O volume traz também a origem do Flash, escrita por Gardner Fox e desenhada por Harry Lampert. Fox também escreve a história da Sociedade da Justiça. Seu texto estava muito longe do que viria a ser na era de prata, quando ele ajudaria a revolucionar os heróis DC. O roteirista parecia estar convencido de que escrevia exclusivamente para crianças – o que fica óbvio na história da Sociedade da Justiça, mas também pode ser percebida na origem do Flash.
Lendo essas histórias há coisas que parecem estranhas. Flash, por exemplo, se transforma no herói graças a um acidente provocado pelo fato dele estar fumando no laboratório de química!
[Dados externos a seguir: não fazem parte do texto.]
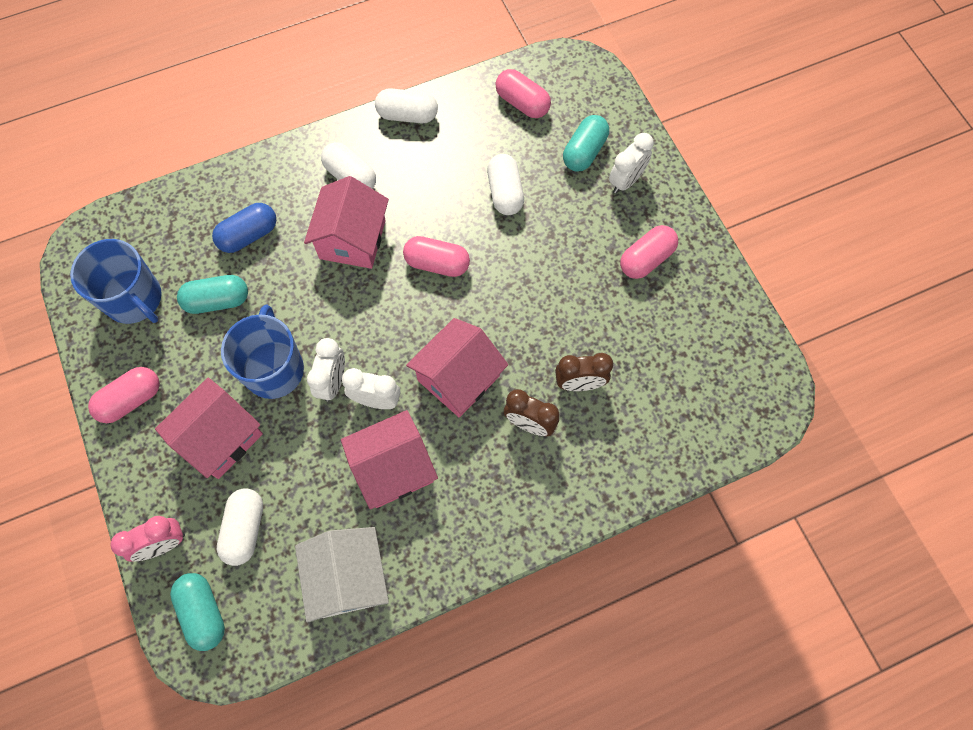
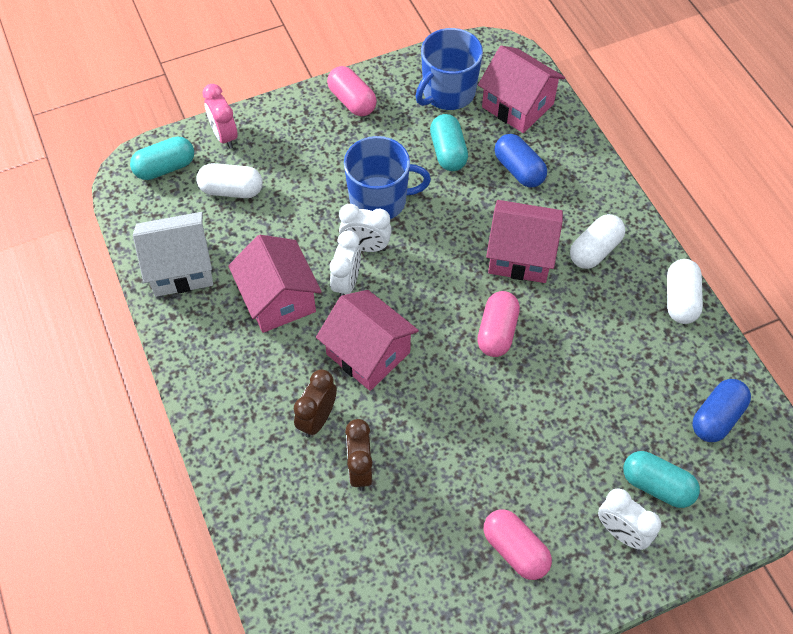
camera: 90 degrees right, 10 degrees down
pink house [155,378,263,479] -> pink house moved to [478,46,565,133]
white capsule [487,154,524,215] -> none
pink capsule [495,69,551,118] -> blue capsule [692,379,751,442]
O interesse romântico do personagem, Joan, parece uma patricinha convencida, que se interessa pelo herói apenas quando ele usa suas habilidades recém-adquiridas para ganhar o campeonato de futebol americano. Além disso, o uniforme do Flash surge do nada, no meio da HQ.
As duas melhores HQs do volume são as dedicadas ao Capitão Marvel e à Mulher Maravilha.
O desenho de CC Beck chamava atenção pela elegância. 


O desenho de CC Beck no Capitão Marvel é simplesmente lindo. Com poucos traços, mas eficiente e com sequências que remetem diretamente à art decó, como no quadro em que aparece o metrô. O uniforme do personagem é igualmente bonito. Além disso, o roteiro de Bill Parker já nos apresenta um personagem acabado, e não em construção. Sua origem é bem estabelecida, assim como o clima das histórias, voltado para a magia – em oposição ao Super-homem, que era calcado na pseudo-ciência.
As histórias da Mulher Maravilha tinham uma qualidade muito acima do restante.


A melhor história do volume é a origem da Mulher Maravilha, escrita por Charles Moulton com desenhos de H. G. Peter.
Peter já era um desenhista de experiência quando embarcou no mundo dos quadrinhos e isso é facilmente perceptível pela forma competente como ele cria visualmente a Ilha Paraíso. Seu desenho tem um apelo vintage que o faz interessante até os dias atuais.
Mas o destaque vai mesmo para o texto de Moulton (pseudônimo do psicólogo William Marston). Marston tem pleno domínio da narrativa e cria sua própria versão da mitologia grega, atualizando-a e adequando à personagem.  Até mesmo quando os quadrinhos são substituídos por texto corrido acompanhado de ilustrações, a história não perde o encanto, tal a qualidade do texto.